Stuve, whose team won two WIAA regional games on the court before ending its excellent season in sectional play, was just honored that it was his squad that had the chance to be the first.
“A pretty nice way to break the new building in wouldn’t you say?” he said with a smile. “So many people made this happen. Event staff, the administration, the coaches and the kids. A lot of work had to be done in the last few days to make this happen.
“I wanted the kids to pay attention to detail. I wanted them to be sharp, but I told them to remember this, because it’s a pretty awesome moment. Have some fun with it.”
Members of the boys staff, old and new, were also on hand, to see this moment through.
Kloth couldn’t stop smiling all day.
“This is pretty nice,” he said. “I’m just as proud as can be. This is doing so much for all the schools in the district and that will be great for everyone.”
All sports will benefit from the new facilities, said Kloth. The basketball courts at the elementary schools are also getting an upgrade and the fieldhouse will be a great help for the youth hoop programs as up to six teams can practice at a time.
The plan, said Unertl, is to have as many people in the building as possible as soon as possible to see what their tax dollars purchased.
“People are coming in everyday and they have been very complimentary,” said Unertl. “We all want to put this great building to use.
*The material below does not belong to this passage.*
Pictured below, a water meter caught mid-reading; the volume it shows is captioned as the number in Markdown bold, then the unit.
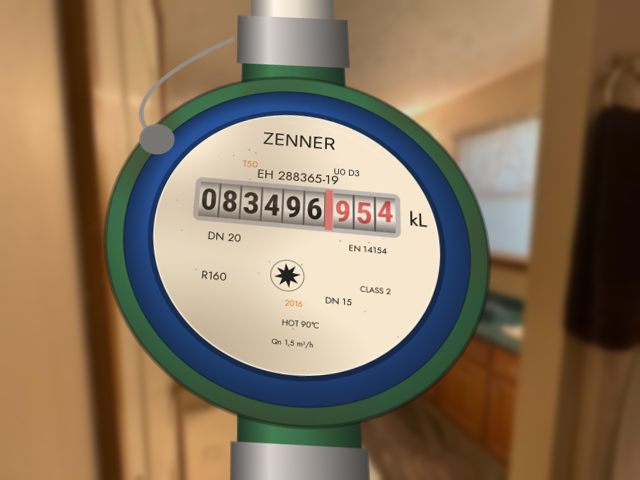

You look around and the feel is all so very positive, that this was done right. It’s very neat, very special.”
Third-year boys coach Steve Martin was there for the girls basketball game on that opening day of Feb. 16 with his kids. He was eager for the opportunity to use the new court and his team would win its inaugural game in the fieldhouse with a stunning upset of eventual WIAA state D1 champion Brookfield Central on Feb. 21.
He was appreciative for all the work that was done to make this possible and especially to the people who financially made it possible.
“This is terrific,” Martin said. “Our guys got about a half-hour shoot-around (before the girls game) and they had so much fun. It’s great to have a new home. We were glad for our old one, because there are so many great memories there.
“But this is such an amazing facility. We’re just so grateful to the school board and the school district and especially the taxpayers for getting this all done.